Wenn Publikumsliebling Javier Pinola nach einem Foul auf dem Spielfeld schmerzverzerrt liegen bleibt, wenn sich Mittelfeldmotor Alessandro Schöpf das Knie verdreht oder wenn Mittelstürmer Jakub Silvestre sich im Trai­ning einen Verletzung am Knöchel zuzieht, dann sind die Experten des Klinikums Nürnberg als sportmedizinischer Partner des 1. FC Nürnberg gefragt.

Foto: Herr Pinola

Seit Juli 2011 arbeiten der 1. FC Nürnberg und das Klinikum Nürn­berg bei der sportmedizinischen Betreuung der Lizenzspielerab­teilung eng zusammen. Club-Sportvorstand Martin Bader weiß die Gesundheit seiner Fußball-Profis beim Klinikum „in guten Händen“. Für ihn ist nicht nur die räumliche Nähe des Stadions und des Club-Trainingsgeländes zum Klinikum Nürnberg Süd ein entscheidender Vorteil: „Für uns zählt die medizinische Kompe­tenz und die Präsenz der Ärzte.“

Betreut werden die Spieler von Privatdozent Dr. Matthias Brem, Mannschaftsarzt des 1. FCN und zugleich Oberarzt in der Klinik für Orthopädie und Unfallchirurgie im Klinikum Nürnberg Süd, und von Dr. Johannes Pauser, Facharzt in der Unfallchirurgie.

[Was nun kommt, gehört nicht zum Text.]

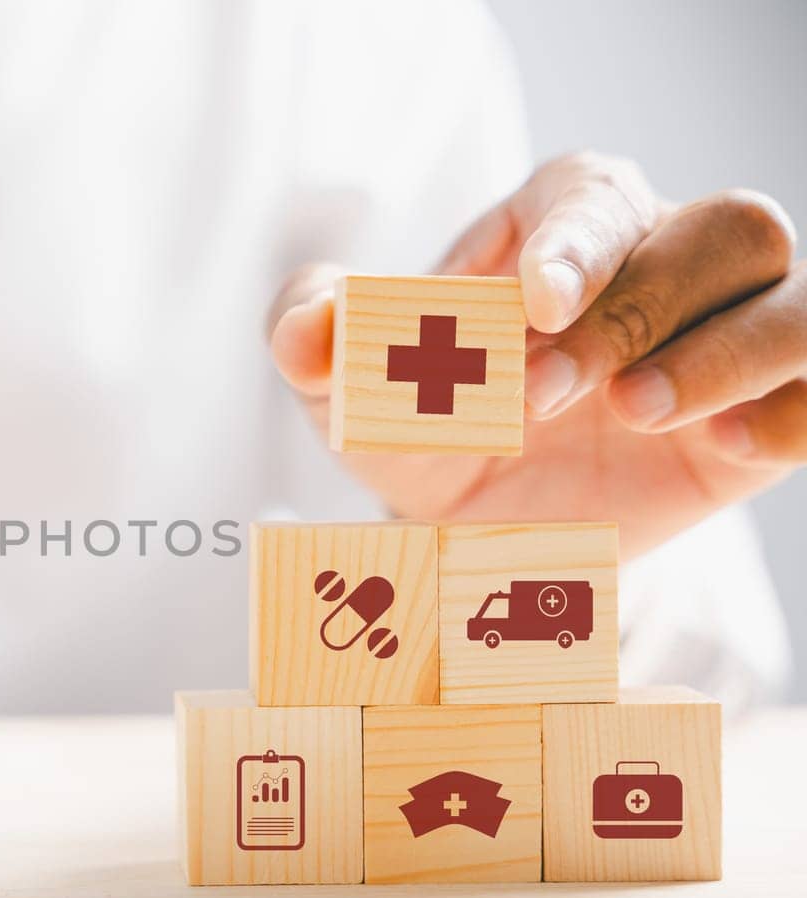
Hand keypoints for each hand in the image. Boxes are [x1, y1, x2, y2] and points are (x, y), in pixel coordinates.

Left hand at [266, 152, 804, 556]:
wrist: (478, 537)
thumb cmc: (420, 431)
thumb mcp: (349, 395)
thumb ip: (315, 341)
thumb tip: (307, 327)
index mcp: (558, 231)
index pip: (592, 191)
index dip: (578, 235)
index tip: (536, 300)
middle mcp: (659, 261)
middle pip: (710, 229)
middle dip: (631, 309)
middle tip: (541, 396)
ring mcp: (724, 333)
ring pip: (787, 290)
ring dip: (722, 352)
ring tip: (635, 415)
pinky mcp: (765, 409)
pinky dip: (792, 408)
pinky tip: (726, 452)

Bei der sportmedizinischen Betreuung der Club-Profis geht es nicht nur um die fachgerechte ambulante und stationäre Be­handlung von Verletzungen, sondern auch um die Prophylaxe. Bei Vorsorgeuntersuchungen geht es darum, mögliche Schwächen der Spieler bereits vorab festzustellen und entsprechend zu reagie­ren. Dazu zählen kardiologische, internistische sowie orthopädi­sche Untersuchungen, Tauglichkeitsuntersuchungen für Spieler, die neu verpflichtet werden sollen, oder die von der Deutschen Fußball-Liga (DFL) vorgeschriebenen Untersuchungen.